WASHINGTON, Harriet A. Medical apartheid: The dark history of medical experimentation on black americans from colonial times to the present. 2007.

ESTUDO DA SÍFILIS NÃO TRATADA DE TUSKEGEE. In: WIKIPÉDIA, a enciclopédia livre. Flórida: Wikimedia Foundation, 2017. Disponível em: <https://pt.wikipedia.org/w/index.php?title=Estudo_da_S%C3%ADfilis_n%C3%A3o_Tratada_de_Tuskegee&oldid=48573236>. Acesso em: 17 abr. 2017.

MARION SIMS. In: WIKIPÉDIA, a enciclopédia livre. Flórida: Wikimedia Foundation, 2018. Disponível em: <https://pt.wikipedia.org/w/index.php?title=J._Marion_Sims&oldid=51851068>. Acesso em: 19 abr. 2018.

DAMASCENO, Mariana. A questão da saúde reprodutiva e o feminismo negro no Brasil. 2017. https://www.cafehistoria.com.br/a-questao-da-saude-reprodutiva-e-o-feminismo-negro-no-brasil/

LEAL, Maria do Carmo et al.

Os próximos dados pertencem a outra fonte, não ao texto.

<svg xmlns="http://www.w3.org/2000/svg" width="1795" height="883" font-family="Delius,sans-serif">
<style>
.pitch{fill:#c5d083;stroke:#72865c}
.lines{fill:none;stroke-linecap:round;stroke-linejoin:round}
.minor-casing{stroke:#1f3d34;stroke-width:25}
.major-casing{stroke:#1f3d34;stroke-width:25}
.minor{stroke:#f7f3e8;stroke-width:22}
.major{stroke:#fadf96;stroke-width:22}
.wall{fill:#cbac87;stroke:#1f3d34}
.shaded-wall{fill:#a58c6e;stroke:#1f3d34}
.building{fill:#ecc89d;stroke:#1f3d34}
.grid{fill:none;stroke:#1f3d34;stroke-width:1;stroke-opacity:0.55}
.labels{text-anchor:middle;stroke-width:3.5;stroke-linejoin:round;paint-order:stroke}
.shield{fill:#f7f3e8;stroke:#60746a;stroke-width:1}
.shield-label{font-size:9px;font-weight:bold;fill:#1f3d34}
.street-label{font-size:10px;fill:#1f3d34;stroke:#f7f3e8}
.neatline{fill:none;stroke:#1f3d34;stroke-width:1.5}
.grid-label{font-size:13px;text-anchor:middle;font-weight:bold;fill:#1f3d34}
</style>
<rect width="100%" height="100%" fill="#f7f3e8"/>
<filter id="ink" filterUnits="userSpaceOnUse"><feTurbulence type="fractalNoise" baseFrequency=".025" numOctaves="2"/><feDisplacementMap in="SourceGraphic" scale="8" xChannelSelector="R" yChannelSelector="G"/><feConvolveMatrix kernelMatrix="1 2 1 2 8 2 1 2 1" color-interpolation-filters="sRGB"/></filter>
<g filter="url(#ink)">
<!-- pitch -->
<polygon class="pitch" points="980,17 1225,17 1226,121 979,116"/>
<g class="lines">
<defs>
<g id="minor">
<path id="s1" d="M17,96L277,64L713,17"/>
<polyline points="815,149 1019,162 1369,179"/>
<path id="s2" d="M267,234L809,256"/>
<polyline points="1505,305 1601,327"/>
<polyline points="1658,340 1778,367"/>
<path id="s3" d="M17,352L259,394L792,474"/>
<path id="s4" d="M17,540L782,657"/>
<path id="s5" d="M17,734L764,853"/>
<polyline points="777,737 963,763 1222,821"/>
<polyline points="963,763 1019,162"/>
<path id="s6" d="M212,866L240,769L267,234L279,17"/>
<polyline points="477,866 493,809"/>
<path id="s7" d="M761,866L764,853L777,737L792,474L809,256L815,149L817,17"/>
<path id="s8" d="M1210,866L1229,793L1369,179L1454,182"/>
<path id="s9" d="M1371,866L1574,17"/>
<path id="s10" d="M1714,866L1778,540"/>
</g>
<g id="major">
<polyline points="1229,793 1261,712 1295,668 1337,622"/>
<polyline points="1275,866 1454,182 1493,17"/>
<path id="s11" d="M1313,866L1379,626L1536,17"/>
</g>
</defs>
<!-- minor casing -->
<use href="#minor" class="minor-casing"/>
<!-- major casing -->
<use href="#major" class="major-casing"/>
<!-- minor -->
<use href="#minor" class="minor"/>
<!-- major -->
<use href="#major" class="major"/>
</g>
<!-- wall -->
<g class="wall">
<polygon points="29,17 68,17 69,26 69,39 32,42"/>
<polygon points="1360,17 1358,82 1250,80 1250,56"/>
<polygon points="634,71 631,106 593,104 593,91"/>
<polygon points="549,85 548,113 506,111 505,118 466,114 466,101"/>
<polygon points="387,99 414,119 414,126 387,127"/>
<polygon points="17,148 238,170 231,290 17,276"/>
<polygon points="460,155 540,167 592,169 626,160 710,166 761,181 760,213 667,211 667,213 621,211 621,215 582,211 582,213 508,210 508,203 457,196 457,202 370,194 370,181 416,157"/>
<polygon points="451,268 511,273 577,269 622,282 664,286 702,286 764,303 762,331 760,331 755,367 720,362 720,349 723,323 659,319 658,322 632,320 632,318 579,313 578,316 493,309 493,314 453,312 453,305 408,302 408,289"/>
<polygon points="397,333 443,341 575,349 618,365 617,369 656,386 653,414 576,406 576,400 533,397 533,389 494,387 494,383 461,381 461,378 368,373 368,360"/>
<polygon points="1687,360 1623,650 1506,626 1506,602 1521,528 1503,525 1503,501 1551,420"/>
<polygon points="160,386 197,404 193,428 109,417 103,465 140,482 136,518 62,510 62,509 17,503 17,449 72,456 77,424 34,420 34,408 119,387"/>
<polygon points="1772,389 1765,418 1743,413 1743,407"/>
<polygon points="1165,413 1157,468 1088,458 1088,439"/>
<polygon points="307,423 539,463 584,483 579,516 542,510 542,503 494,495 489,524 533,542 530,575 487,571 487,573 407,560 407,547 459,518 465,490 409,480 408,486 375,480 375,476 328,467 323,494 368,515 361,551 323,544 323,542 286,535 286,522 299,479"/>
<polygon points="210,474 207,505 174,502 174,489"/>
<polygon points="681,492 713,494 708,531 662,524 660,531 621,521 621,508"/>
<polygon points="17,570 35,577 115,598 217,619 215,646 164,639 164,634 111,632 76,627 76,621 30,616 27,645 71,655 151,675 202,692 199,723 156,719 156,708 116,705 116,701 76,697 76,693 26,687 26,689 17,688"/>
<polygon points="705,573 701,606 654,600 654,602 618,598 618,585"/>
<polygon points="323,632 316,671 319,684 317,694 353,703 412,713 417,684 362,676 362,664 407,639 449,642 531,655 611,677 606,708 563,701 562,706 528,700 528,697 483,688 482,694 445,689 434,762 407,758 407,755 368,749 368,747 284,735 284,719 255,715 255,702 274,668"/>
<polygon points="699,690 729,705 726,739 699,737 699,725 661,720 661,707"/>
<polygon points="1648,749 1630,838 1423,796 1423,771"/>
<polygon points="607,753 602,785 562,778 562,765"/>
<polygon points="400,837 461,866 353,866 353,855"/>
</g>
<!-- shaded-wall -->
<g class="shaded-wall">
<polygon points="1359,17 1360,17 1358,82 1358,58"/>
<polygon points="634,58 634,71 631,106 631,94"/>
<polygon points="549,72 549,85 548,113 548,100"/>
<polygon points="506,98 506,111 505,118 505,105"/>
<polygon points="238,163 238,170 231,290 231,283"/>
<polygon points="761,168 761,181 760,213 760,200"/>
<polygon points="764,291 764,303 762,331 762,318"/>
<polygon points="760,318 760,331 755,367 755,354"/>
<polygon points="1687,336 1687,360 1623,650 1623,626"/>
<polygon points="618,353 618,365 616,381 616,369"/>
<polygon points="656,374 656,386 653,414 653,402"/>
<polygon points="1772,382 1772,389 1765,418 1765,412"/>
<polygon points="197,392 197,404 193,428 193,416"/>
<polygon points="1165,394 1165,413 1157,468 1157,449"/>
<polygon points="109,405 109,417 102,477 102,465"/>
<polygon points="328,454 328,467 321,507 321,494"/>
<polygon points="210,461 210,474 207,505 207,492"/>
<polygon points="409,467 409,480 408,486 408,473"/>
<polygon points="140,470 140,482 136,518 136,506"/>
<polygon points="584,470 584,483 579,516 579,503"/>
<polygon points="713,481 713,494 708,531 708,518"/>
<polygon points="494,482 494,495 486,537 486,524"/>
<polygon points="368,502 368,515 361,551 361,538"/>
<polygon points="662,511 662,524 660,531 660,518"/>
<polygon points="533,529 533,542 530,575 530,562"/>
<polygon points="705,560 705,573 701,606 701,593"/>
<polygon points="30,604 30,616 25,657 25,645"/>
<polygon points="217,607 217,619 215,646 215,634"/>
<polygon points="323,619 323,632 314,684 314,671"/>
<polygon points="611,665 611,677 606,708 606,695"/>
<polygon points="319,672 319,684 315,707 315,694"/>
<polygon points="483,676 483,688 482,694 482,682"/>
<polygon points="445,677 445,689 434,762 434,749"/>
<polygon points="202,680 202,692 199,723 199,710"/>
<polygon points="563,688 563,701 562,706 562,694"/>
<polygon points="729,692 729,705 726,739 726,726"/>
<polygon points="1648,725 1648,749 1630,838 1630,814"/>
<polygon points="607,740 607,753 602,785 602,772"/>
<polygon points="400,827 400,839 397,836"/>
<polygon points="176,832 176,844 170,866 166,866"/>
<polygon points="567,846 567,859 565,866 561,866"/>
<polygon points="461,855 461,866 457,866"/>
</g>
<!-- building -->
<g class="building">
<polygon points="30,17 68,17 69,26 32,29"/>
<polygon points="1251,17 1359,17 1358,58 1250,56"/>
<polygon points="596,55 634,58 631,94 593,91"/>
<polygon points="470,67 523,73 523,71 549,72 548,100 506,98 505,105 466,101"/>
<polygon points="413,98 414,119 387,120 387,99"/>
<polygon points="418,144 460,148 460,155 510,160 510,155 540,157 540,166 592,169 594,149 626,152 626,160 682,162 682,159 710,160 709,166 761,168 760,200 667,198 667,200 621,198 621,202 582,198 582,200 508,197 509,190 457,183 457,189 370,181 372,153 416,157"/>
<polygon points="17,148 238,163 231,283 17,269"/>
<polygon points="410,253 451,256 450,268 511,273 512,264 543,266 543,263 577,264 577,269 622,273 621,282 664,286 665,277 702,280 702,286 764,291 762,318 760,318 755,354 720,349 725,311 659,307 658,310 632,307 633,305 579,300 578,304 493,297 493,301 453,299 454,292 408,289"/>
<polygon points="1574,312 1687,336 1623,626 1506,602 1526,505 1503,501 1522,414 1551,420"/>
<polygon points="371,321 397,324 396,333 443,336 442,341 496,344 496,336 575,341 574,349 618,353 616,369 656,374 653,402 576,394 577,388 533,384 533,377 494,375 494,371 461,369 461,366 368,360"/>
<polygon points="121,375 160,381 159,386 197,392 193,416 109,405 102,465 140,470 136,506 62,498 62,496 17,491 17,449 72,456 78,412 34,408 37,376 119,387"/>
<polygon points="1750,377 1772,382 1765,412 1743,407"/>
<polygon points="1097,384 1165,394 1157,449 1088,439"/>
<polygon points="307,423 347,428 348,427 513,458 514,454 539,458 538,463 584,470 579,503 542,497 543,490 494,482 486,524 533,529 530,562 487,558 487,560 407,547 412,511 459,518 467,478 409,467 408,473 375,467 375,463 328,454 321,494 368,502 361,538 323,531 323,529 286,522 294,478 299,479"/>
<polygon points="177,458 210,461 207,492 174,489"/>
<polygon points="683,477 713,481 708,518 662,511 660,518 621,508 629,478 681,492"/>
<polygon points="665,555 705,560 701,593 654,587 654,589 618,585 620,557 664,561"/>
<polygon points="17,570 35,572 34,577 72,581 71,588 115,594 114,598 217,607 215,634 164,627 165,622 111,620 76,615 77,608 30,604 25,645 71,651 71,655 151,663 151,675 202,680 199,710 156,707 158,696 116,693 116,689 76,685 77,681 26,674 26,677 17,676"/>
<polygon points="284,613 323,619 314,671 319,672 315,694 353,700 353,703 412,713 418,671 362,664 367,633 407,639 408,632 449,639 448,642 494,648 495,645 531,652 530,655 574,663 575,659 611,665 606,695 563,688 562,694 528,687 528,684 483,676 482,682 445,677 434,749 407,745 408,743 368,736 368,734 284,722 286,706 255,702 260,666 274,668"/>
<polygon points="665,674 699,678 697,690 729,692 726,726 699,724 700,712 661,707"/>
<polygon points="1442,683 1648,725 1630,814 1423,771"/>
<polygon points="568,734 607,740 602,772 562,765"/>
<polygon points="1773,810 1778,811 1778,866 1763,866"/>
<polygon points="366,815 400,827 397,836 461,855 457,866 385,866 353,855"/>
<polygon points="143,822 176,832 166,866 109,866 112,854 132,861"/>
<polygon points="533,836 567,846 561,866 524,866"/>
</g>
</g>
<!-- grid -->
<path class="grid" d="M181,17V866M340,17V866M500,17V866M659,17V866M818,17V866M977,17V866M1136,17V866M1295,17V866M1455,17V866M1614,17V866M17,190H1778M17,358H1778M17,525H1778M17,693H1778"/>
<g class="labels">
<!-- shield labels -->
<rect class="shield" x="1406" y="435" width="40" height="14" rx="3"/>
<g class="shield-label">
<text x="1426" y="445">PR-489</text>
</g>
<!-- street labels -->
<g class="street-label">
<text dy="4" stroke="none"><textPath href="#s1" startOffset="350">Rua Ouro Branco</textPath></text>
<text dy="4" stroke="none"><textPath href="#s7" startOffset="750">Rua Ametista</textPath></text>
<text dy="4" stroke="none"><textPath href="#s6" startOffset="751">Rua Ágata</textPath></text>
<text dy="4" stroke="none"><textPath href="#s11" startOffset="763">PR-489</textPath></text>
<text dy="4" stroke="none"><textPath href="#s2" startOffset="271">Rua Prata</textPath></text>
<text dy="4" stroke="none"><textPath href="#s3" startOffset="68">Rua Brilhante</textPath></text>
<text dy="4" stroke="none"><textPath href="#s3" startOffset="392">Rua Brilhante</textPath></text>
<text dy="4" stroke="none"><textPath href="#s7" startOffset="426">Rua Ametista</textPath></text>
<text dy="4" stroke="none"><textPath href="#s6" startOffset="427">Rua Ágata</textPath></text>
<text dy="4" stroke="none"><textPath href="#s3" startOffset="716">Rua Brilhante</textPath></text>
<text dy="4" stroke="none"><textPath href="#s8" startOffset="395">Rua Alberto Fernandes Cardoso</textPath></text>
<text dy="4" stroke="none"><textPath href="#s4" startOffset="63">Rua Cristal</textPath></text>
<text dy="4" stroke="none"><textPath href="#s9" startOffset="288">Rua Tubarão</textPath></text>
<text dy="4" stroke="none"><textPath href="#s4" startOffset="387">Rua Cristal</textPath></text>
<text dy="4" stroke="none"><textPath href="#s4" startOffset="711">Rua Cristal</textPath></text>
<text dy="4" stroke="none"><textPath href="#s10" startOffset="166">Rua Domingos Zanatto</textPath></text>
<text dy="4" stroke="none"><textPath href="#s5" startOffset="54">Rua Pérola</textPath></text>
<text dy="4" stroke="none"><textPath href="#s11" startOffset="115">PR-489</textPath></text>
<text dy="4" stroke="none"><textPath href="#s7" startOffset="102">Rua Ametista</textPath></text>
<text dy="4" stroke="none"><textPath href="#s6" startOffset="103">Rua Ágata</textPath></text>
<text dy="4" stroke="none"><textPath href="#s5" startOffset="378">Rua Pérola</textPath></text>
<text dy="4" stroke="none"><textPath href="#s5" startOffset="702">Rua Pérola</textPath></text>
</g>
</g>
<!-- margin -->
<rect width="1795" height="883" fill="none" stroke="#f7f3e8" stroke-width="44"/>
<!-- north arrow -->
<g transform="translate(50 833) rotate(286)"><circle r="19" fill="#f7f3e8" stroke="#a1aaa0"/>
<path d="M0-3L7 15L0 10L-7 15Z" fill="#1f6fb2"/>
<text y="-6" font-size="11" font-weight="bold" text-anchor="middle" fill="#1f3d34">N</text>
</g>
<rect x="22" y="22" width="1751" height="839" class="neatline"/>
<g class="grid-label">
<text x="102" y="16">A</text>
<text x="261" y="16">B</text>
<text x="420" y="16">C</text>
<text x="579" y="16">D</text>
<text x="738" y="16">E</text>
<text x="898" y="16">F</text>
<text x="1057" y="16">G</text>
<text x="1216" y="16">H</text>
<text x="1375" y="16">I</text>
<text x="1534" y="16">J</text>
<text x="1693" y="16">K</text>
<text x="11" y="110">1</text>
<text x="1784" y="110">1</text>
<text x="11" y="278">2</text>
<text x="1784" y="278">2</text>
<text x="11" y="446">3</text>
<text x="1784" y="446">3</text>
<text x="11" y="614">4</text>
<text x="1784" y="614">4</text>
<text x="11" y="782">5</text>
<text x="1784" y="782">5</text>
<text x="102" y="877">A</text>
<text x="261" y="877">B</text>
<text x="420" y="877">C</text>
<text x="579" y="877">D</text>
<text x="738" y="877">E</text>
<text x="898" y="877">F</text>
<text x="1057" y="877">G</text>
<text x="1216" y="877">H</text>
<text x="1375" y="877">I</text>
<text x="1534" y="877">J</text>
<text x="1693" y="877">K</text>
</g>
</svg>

A cor da dor: iniquidades raciais na atenção pré-natal e ao parto no Brasil. Cad. Saúde Pública [online]. 2017, vol.33, suppl.1, e00078816.  Epub July 24, 2017.

LEAL, Maria do Carmo; GAMA, Silvana Granado Nogueira da; CUNHA, Cynthia Braga da. Desigualdades raciais, sociodemográficas e na assistência ao pré-natal e ao parto, 1999-2001. Rev. Saúde Pública,  São Paulo ,  v. 39, n. 1, p. 100-107,  Jan.  2005.